◆ Exercise:
Extract each line holding the word "Katalog" from the entries.

┏━━

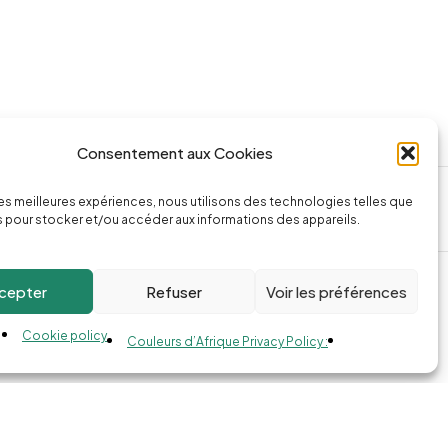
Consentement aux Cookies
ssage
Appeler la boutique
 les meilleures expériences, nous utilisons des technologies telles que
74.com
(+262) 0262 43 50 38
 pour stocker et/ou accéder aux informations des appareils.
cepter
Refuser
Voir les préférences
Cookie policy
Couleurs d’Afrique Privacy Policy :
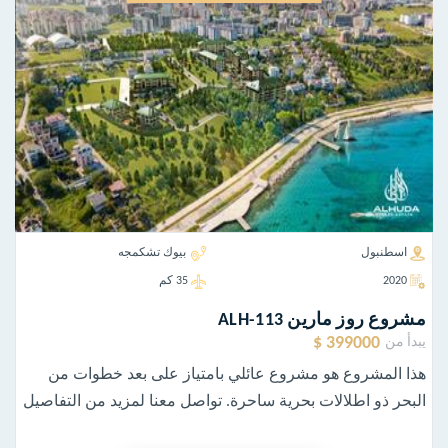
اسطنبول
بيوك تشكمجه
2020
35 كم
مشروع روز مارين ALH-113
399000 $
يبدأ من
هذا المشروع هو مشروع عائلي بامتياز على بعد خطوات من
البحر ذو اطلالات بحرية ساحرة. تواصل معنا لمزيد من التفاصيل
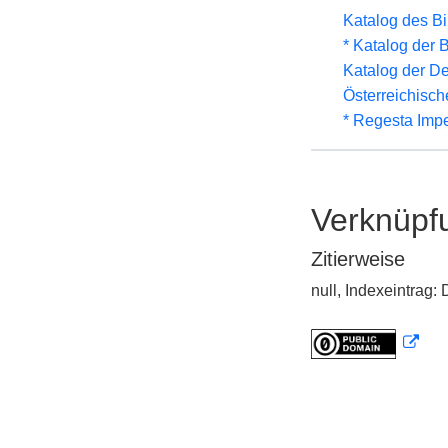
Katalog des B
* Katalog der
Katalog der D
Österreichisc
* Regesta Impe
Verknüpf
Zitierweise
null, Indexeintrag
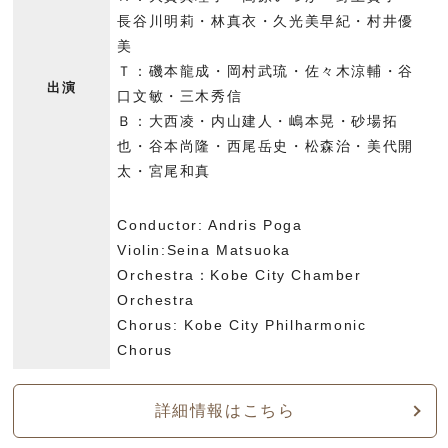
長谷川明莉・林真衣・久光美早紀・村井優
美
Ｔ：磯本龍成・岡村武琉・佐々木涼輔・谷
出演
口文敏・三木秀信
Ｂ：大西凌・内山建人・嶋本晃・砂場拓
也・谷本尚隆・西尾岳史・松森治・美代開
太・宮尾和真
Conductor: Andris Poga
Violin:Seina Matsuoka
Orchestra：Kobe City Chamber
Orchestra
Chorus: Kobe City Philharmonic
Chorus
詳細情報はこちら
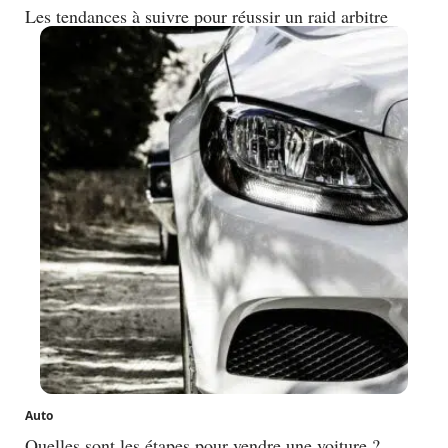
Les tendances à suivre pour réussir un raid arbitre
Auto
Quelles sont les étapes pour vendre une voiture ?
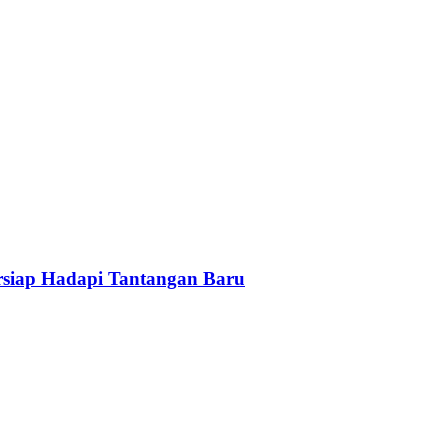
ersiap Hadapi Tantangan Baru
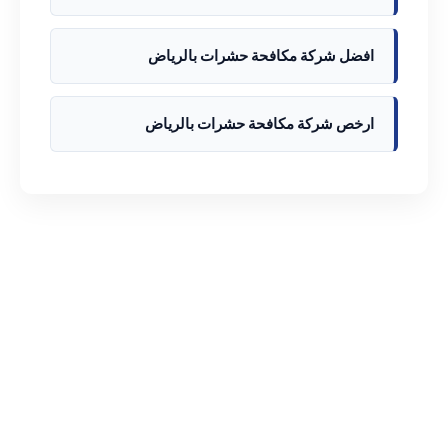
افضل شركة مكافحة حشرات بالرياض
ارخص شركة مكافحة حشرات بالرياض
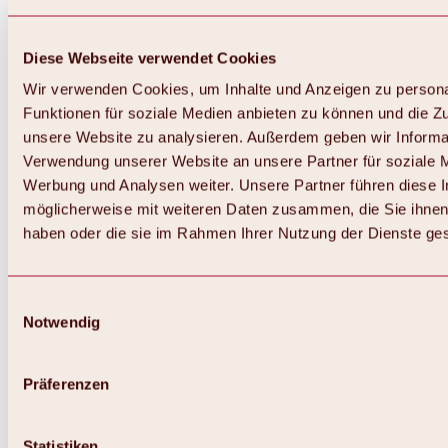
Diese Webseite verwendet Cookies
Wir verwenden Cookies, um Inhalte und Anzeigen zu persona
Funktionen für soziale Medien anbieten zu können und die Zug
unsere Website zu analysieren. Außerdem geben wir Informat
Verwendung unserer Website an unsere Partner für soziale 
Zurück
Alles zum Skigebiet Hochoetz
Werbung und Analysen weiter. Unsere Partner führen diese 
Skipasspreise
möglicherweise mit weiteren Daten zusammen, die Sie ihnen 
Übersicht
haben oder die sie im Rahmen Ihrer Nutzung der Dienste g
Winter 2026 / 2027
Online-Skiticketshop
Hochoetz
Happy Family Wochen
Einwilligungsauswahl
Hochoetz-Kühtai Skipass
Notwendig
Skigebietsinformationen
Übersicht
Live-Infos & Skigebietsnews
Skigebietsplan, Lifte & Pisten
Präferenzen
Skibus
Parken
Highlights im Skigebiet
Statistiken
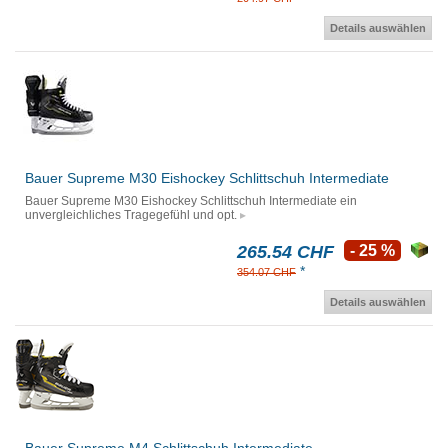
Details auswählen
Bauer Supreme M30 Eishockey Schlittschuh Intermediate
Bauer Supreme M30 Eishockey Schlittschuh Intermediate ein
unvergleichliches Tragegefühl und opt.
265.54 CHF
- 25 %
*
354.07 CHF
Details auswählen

┗━━

◆ Problem solution:
Katalog des B
* Katalog der
Katalog der D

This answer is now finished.